Alcohol abuse is a serious problem, and it requires everyone doing their part to help prevent it
The reasons why people abuse alcohol are numerous and complex. That’s why there is growing international consensus that tackling this important health and social issue requires everyone to get involved. At SABMiller we engage with our consumers as well as organisations including charities, academics, think tanks, business organisations, national governments and international governmental organisations in order to listen, contribute to the dialogue, and share our experiences working in very diverse markets around the world.
By listening to the concerns and ideas of other stakeholders, we are best able to adapt our business thinking and approaches to promote moderate and responsible drinking.
Some of the organisations that we engage with include:
The World Health Organization (WHO)
The WHO is the leading authority for addressing health issues and promoting good health among the populations of its 193 member states. Two of its key areas of work are around reducing the harmful use of alcohol and addressing its impact in non-communicable diseases such as cardiovascular disease, diabetes and cancer.
In 2010 the World Health Assembly adopted a global strategy to reduce the harmful use of alcohol. This strategy focuses on 10 key areas of policy options and interventions at a national level, which are:
- leadership, awareness and commitment;
- health services’ response;
- community action;
- drink-driving policies and countermeasures;
- availability of alcohol;
- marketing of alcoholic beverages;
- pricing policies;
- reducing the negative consequences of drinking and alcohol intoxication;
- reducing the public health impact of illicit alcohol and informally produced alcohol; and
- monitoring and surveillance.
There are a further four priority areas for global action, which are:
- public health advocacy and partnership;
- technical support and capacity building;
- production and dissemination of knowledge; and
- resource mobilisation.
Visit the WHO website
The World Bank
The World Bank offers finance, support and advice to more than 100 developing countries around the world, 30 of which are markets where we have operations. Its activities can therefore affect our commercial operations in these markets. In addition, the World Bank’s focus on health, particularly in these developing countries, provides a natural avenue for SABMiller to share its initiatives and insights on HIV/AIDs, alcohol abuse, and informal and illicit alcohol.
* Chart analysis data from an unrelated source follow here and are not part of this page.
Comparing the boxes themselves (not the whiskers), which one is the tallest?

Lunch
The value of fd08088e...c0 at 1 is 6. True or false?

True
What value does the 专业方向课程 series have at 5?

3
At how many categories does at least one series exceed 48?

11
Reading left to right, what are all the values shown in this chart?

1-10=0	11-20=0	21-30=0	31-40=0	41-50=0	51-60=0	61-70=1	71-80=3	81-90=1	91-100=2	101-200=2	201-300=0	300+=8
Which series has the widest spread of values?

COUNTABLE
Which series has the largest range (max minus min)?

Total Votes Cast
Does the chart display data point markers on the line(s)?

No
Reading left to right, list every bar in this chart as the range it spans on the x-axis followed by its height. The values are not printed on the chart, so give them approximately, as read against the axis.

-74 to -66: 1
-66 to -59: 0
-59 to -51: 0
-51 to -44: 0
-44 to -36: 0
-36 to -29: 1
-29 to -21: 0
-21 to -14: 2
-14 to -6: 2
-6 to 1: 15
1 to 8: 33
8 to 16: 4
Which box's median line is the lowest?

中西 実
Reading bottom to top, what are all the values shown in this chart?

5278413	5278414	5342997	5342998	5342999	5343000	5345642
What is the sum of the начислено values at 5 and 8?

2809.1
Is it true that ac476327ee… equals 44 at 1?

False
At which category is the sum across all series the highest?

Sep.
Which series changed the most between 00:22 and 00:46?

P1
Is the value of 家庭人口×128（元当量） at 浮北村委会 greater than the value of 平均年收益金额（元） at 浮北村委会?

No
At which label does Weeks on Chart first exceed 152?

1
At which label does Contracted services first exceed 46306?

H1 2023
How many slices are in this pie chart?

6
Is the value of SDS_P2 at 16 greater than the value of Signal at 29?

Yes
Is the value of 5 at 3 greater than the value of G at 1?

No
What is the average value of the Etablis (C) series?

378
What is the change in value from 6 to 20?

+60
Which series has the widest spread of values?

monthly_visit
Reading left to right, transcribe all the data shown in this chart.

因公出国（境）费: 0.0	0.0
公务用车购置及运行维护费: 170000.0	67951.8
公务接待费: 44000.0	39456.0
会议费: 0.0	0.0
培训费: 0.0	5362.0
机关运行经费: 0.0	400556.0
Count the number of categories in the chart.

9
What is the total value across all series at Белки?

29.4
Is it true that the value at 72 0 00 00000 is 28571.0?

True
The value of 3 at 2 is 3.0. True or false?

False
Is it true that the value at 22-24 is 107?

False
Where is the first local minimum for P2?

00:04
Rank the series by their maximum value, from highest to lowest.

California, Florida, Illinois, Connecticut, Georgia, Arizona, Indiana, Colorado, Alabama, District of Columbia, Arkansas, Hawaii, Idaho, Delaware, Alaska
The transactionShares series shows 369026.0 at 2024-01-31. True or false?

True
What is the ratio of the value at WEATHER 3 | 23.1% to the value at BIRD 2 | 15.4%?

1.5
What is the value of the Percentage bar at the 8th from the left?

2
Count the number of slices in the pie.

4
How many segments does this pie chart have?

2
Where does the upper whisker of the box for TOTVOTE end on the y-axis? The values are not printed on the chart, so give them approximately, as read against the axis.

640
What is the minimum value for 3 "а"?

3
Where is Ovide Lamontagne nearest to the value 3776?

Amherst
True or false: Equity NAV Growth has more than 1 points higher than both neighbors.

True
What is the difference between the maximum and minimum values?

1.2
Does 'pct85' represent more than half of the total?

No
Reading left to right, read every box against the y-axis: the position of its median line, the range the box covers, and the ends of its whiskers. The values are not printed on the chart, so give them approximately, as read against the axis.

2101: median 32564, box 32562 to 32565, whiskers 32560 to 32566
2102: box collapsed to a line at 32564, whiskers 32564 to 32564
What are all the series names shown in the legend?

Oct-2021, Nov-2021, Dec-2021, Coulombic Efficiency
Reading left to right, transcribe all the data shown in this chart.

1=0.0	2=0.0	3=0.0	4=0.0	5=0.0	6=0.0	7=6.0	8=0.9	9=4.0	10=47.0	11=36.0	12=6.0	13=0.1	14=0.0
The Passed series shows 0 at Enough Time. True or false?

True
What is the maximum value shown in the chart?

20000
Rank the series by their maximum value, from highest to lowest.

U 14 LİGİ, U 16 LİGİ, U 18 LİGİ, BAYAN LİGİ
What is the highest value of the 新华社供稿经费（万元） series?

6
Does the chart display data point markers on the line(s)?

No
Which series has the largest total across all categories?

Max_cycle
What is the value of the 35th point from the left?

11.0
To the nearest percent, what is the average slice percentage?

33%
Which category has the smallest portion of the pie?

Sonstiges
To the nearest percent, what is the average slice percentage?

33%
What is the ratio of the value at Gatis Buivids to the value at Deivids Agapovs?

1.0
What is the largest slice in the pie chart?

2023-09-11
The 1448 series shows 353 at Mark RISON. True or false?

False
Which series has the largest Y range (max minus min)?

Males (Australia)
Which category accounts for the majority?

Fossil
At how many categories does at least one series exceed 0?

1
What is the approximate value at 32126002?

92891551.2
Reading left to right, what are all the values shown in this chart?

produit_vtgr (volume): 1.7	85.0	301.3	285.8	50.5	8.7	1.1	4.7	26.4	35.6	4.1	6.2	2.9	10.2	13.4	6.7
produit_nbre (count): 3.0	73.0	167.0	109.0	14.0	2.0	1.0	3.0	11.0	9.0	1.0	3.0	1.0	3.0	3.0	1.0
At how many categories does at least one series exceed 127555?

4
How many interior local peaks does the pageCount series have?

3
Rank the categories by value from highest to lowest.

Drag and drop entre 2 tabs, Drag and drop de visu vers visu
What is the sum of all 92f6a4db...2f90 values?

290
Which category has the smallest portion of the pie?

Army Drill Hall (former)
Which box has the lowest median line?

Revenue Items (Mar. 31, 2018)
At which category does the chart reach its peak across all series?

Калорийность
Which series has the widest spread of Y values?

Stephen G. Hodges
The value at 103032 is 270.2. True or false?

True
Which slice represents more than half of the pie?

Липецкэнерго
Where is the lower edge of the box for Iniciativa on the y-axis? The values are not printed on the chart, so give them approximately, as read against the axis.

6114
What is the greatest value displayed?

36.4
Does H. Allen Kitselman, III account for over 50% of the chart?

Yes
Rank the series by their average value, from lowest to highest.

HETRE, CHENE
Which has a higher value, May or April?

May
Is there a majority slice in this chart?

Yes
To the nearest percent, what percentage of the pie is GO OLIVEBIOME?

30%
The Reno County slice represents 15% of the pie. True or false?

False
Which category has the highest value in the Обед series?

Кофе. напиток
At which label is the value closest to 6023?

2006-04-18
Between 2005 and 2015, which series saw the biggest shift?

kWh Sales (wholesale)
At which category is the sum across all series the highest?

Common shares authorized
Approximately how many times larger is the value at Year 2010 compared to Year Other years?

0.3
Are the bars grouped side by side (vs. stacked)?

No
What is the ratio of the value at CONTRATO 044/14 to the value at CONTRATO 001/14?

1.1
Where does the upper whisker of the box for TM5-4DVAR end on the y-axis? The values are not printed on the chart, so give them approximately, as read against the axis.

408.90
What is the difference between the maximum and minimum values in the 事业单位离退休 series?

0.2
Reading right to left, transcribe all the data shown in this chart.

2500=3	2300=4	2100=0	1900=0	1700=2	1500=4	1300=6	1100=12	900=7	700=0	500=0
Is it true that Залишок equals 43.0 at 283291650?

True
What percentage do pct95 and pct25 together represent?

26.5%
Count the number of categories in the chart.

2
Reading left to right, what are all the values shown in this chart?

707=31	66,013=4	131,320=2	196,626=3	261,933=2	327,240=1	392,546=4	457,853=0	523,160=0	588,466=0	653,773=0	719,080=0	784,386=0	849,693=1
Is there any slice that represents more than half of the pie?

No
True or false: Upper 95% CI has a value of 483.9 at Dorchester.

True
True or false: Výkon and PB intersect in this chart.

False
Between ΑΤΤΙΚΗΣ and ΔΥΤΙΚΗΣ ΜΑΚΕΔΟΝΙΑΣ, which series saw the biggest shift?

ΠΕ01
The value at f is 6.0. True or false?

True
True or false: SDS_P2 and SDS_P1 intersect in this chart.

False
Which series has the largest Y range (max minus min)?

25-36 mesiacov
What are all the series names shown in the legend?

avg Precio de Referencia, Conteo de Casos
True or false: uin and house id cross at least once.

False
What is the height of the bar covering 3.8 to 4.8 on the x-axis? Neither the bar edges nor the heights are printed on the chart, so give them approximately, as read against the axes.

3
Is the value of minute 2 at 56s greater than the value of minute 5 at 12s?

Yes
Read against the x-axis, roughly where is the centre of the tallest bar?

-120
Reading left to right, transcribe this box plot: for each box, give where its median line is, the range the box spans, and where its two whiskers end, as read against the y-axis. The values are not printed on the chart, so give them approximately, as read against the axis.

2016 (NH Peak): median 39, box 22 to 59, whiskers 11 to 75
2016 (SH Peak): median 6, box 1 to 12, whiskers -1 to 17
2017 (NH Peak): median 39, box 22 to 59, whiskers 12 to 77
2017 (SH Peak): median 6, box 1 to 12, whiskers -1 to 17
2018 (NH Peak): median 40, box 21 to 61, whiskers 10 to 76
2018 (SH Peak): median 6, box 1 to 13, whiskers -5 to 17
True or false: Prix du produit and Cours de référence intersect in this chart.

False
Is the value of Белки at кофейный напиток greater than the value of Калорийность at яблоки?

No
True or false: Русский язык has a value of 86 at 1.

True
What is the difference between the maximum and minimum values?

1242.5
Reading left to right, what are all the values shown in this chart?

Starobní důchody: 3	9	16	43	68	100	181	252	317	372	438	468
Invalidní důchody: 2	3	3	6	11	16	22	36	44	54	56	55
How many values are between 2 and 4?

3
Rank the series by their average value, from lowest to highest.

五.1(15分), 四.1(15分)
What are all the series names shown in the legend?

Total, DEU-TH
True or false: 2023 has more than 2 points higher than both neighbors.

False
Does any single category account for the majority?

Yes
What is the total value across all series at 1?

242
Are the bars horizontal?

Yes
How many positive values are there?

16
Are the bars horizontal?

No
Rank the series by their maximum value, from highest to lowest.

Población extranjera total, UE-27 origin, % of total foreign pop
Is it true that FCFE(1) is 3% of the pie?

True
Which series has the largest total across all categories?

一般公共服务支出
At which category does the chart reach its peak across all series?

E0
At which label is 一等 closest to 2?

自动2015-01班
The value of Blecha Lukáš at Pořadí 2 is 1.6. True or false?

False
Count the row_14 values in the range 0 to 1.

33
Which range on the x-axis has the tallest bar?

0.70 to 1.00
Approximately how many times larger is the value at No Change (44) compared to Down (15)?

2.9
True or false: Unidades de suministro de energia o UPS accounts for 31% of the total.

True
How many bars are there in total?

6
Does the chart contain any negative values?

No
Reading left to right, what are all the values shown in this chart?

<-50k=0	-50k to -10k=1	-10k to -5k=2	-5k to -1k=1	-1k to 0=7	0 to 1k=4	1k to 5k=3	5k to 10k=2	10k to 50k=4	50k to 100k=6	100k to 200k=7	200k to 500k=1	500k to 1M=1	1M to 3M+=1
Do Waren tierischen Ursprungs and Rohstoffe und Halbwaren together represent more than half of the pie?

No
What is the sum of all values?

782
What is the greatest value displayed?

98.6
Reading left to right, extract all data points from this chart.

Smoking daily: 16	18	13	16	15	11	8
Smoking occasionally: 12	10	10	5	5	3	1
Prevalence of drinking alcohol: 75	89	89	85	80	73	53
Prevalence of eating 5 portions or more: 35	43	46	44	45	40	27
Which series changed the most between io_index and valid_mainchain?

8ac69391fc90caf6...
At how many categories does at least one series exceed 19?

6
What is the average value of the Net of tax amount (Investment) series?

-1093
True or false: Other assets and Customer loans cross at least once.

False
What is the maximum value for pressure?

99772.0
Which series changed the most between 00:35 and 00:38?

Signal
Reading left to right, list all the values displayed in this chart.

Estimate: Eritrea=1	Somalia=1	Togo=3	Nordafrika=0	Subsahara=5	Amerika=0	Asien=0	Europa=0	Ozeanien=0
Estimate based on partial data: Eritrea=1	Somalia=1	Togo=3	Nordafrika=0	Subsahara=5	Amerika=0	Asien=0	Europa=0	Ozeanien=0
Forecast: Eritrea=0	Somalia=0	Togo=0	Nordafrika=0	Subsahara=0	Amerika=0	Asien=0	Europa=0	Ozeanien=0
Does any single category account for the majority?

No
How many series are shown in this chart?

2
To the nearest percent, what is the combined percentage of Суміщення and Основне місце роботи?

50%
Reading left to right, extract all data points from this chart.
Visit the World Bank website
The World Trade Organization (WTO)
The WTO is a multi-state membership body that aims to reduce barriers to international trade, contributing to economic growth and development. It facilitates international trade agreements that cover goods, services and intellectual property. The adoption of the WTO Agreement on Trade Facilitation in 2013, which aims to remove unnecessary border delays for goods and raw materials, has set the stage for SABMiller to explore ways to make our supply chain operate more efficiently.
Visit the WTO website
The World Customs Organization (WCO)
The WCO is a multi-state membership body that promotes the security and facilitation of international trade, the fair, efficient, and effective collection of customs revenue as well as the free exchange of information between all stakeholders. It also has a remit to protect society and public health and safety, for example by tackling illicit trade.